Problem Description
Give you three sequences of numbers A, B, C, then we give you a number X. Now you need to calculate if you can find the three numbers Ai, Bj, Ck, which satisfy the formula Ai+Bj+Ck = X.
Input
There are many cases. Every data case is described as followed: In the first line there are three integers L, N, M, in the second line there are L integers represent the sequence A, in the third line there are N integers represent
the sequences B, in the forth line there are M integers represent the sequence C. In the fifth line there is an integer S represents there are S integers X to be calculated. 1<=L, N, M<=500, 1<=S<=1000. all the integers are 32-integers.
Output
For each case, firstly you have to print the case number as the form "Case d:", then for the S queries, you calculate if the formula can be satisfied or not.
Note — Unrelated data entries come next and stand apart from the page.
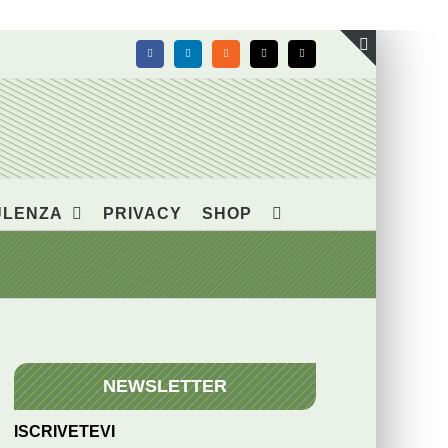
Facebook
LinkedIn
Rss
X
Email
Toggle
area
barra
scorrevol
ULENZA
PRIVACY
SHOP
NEWSLETTER
ISCRIVETEVI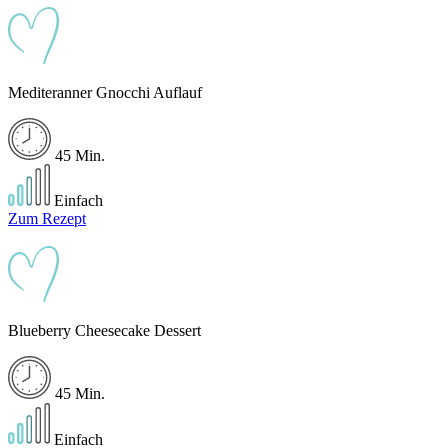
Mediteranner Gnocchi Auflauf
45 Min.
Einfach
Zum Rezept
Blueberry Cheesecake Dessert
45 Min.
Einfach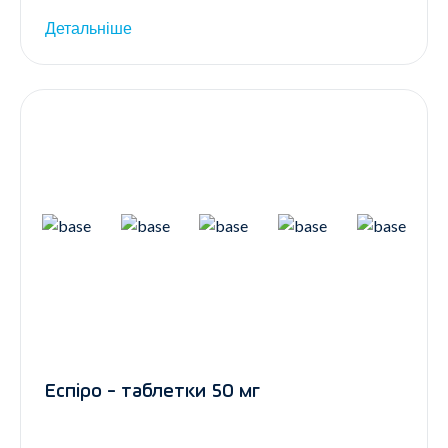
Детальніше
Еспіро - таблетки 50 мг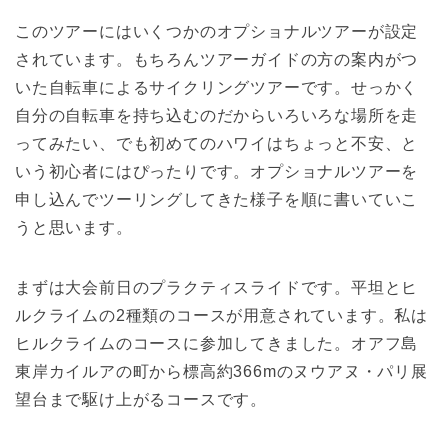
このツアーにはいくつかのオプショナルツアーが設定
されています。もちろんツアーガイドの方の案内がつ
いた自転車によるサイクリングツアーです。せっかく
自分の自転車を持ち込むのだからいろいろな場所を走
ってみたい、でも初めてのハワイはちょっと不安、と
いう初心者にはぴったりです。オプショナルツアーを
申し込んでツーリングしてきた様子を順に書いていこ
うと思います。
まずは大会前日のプラクティスライドです。平坦とヒ
ルクライムの2種類のコースが用意されています。私は
ヒルクライムのコースに参加してきました。オアフ島
東岸カイルアの町から標高約366mのヌウアヌ・パリ展
望台まで駆け上がるコースです。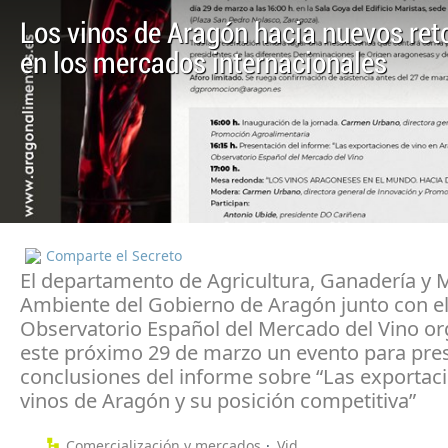
Los vinos de Aragón hacia nuevos reto
en los mercados internacionales
Comparte el Secreto
El departamento de Agricultura, Ganadería y 
Ambiente del Gobierno de Aragón junto con e
Observatorio Español del Mercado del Vino or
este próximo 29 de marzo un evento para pres
conclusiones del informe sobre “Las exportac
vinos de Aragón y su posición competitiva”
Comercialización y mercados
Vid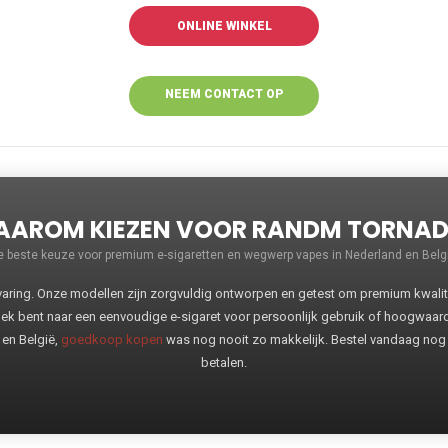
ONLINE WINKEL
NEEM CONTACT OP
VOOR MEER
INFORMATIE
AROM KIEZEN VOOR RANDM TORNA
e beste keuze voor premium e-sigaretten en wegwerp vapes in Nederland en Belgi
ng. Onze modellen zijn zorgvuldig ontworpen en getest om premium kwaliteit
oek bent naar een eenvoudige e-sigaret voor persoonlijk gebruik of hoogwaa
 en België,
goedkoop kopen
was nog nooit zo makkelijk. Bestel vandaag nog
betalen.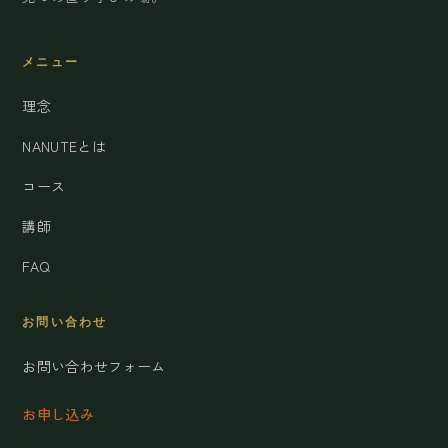
メニュー
理念
NANUTEとは
コース
講師
FAQ
お問い合わせ
お問い合わせフォーム
お申し込み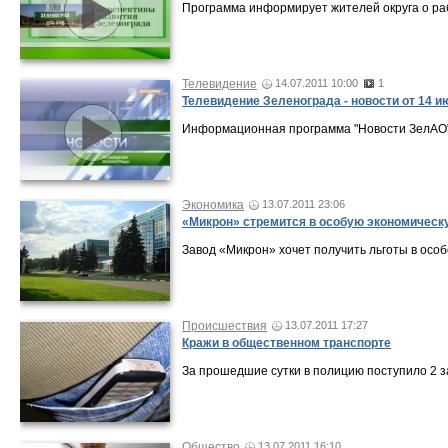
Программа информирует жителей округа о ра
Телевидение
14.07.2011 10:00
1
Телевидение Зеленограда - новости от 14 и
Информационная программа "Новости ЗелАО" о
Экономика
13.07.2011 23:06
«Микрон» стремится в особую экономическ
Завод «Микрон» хочет получить льготы в осо
Происшествия
13.07.2011 17:27
Кражи в общественном транспорте
За прошедшие сутки в полицию поступило 2 з
Общество
13.07.2011 16:10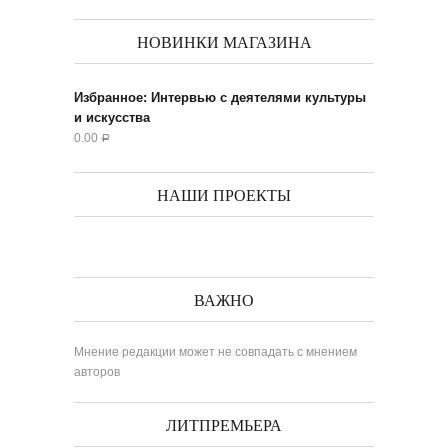
НОВИНКИ МАГАЗИНА
Избранное: Интервью с деятелями культуры
и искусства
0.00
Р
НАШИ ПРОЕКТЫ
ВАЖНО
Мнение редакции может не совпадать с мнением
авторов
ЛИТПРЕМЬЕРА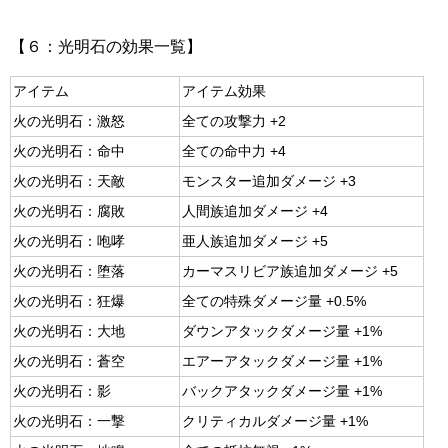
【６：光明石の効果一覧】
アイテム
アイテム効果
火の光明石：激怒
全ての攻撃力 +2
火の光明石：命中
全ての命中力 +4
火の光明石：天敵
モンスター追加ダメージ +3
火の光明石：腐敗
人間族追加ダメージ +4
火の光明石：咆哮
亜人族追加ダメージ +5
火の光明石：堕落
カーマスリビア族追加ダメージ +5
火の光明石：狂爆
全ての特殊ダメージ量 +0.5%
火の光明石：大地
ダウンアタックダメージ量 +1%
火の光明石：蒼空
エアーアタックダメージ量 +1%
火の光明石：影
バックアタックダメージ量 +1%
火の光明石：一撃
クリティカルダメージ量 +1%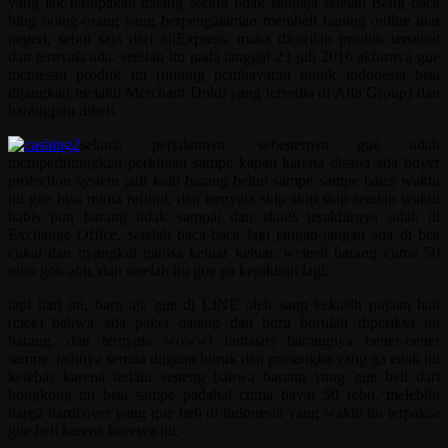
yang tak terlupakan datang secara tidak sengaja setelah iseng baca
blog orang-orang yang berpengalaman membeli barang online luar
negeri, sebut saja dari aliExpress. maka dicarilah produk tersebut
dan ternyata ada. setelah itu pada tanggal 23 juli 2016 akhirnya gue
memesan produk itu (untung pembayaran untuk indonesia bisa
dijangkau melalui Merchant Doku yang tersedia di Alfa Group) dan
barangpun dibeli.
selama perjalannya, sebenernya gue udah
memperhitungkan perkiraan sampe kapan karena disana ada buyer
protection system jadi kalo barang belon sampe sampe bates waktu
itu gue bisa minta refund, dan ternyata skip skip skip setelah waktu
habis pun barang tidak sampai dan status terakhirnya udah di
Exchange Office, setelah baca-baca lagi jangan-jangan ada di bea
cukai dan nyangkut gabisa keluar keluar, weleeh barang cuma 50
rebu gok ahh, dan setelah itu gue ga kepikiran lagi.
tapi hari ini, baru aja gue di LINE oleh sang kekasih pujaan hati
(ciee) bahwa ada paket dateng dan buru burulah diperiksa itu
barang, dan ternyata woww! fantastis barangnya bener-bener
sampe, jadinya semua dugaan buruk dan prasangka yang ga enak itu
ketebas karena terlalu seneng bahwa barang yang gue beli dari
hongkong ini bisa sampe padahal cuma bayar 50 rebu, melebihi
harga hardcover yang gue beli di indonesia yang waktu itu terpaksa
gue beli karena kecewa itu.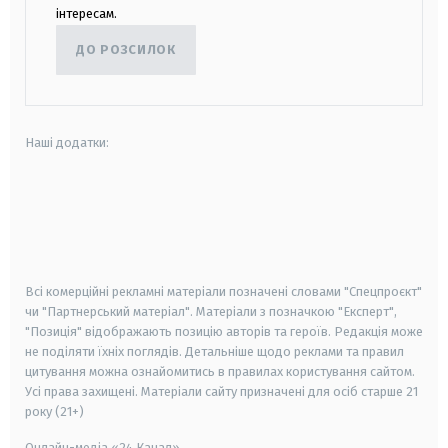
інтересам.
ДО РОЗСИЛОК
Наші додатки:
android
apple
smart tv
samsung smart tv
Всі комерційні рекламні матеріали позначені словами "Спецпроєкт"
чи "Партнерський матеріал". Матеріали з позначкою "Експерт",
"Позиція" відображають позицію авторів та героїв. Редакція може
не поділяти їхніх поглядів. Детальніше щодо реклами та правил
цитування можна ознайомитись в правилах користування сайтом.
Усі права захищені.
Матеріали сайту призначені для осіб старше
21
року (21+)
Онлайн-медіа «24 Канал»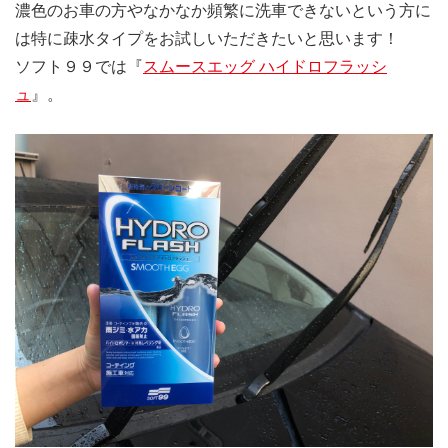
濃色のお車の方やなかなか頻繁に洗車できないという方に
は特に疎水タイプをお試しいただきたいと思います！
ソフト９９では『
スムースエッグ ハイドロフラッシ
ュ
』。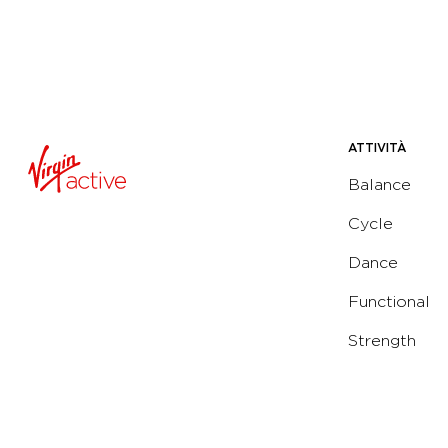
ATTIVITÀ
Balance
Cycle
Dance
Functional
Strength
Water
Yoga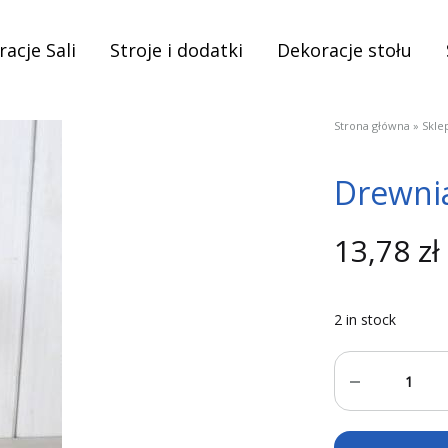
acje Sali
Stroje i dodatki
Dekoracje stołu
Strona główna
»
Skle
Drewnian
13,78
zł
2 in stock
Quantity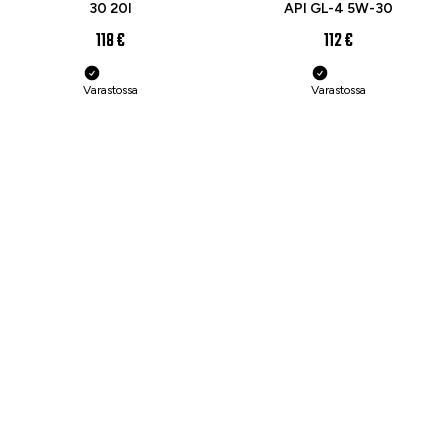
30 20l
API GL-4 5W-30
118 €
112 €
Varastossa
Varastossa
If satisfied, you print "YES", otherwise print "NO".
Sample Input
3 3 3
1 2 3
1 2 3
1 2 3
3
1
4
10
Sample Output
Case 1:
NO
YES
NO
题意:查找在三个数组中能否找到等于X的数。
#include<stdio.h>
#include<iostream>
#include<string.h>
#include<math.h>
#include<algorithm>
#include<queue>
#include<string>
#include<map>
#include<stack>
#define maxn 505
#define inf 0x3f3f3f3f
#define ll long long
using namespace std;
ll a[maxn],b[maxn],c[maxn],x[maxn*maxn];
int main(){
int l,n,m,t=0;
while(~scanf("%d%d%d",&l,&n,&m)){
memset(a,0,sizeof(a));
memset(b,0,sizeof(b));
memset(c,0,sizeof(c));
memset(x,0,sizeof(x));
for(int i=0;i<l;i++){
cin>>a[i];
}
for(int j=0;j<n;j++)cin>>b[j];
for(int i=0;i<m;i++)cin>>c[i];
int nn;cin>>nn;
sort(a,a+l);
sort(b,b+n);
sort(c,c+m);int p=0;
for(int i=0;i<l;i++){
for(int j=0;j<n;j++){
x[p++]=a[i]+b[j];
}
}
sort(x,x+p);int q;
printf("Case %d:
",++t);
for(int i=0;i<nn;i++){
cin>>q;
int flag=0;
for(int j=0;j<m;j++){
int y=q-c[j];
int ans=*lower_bound(x,x+p,y);
if(ans==y){flag=1;cout<<"YES"<<endl;break;}
}
if(flag==0)cout<<"NO"<<endl;
}
}
}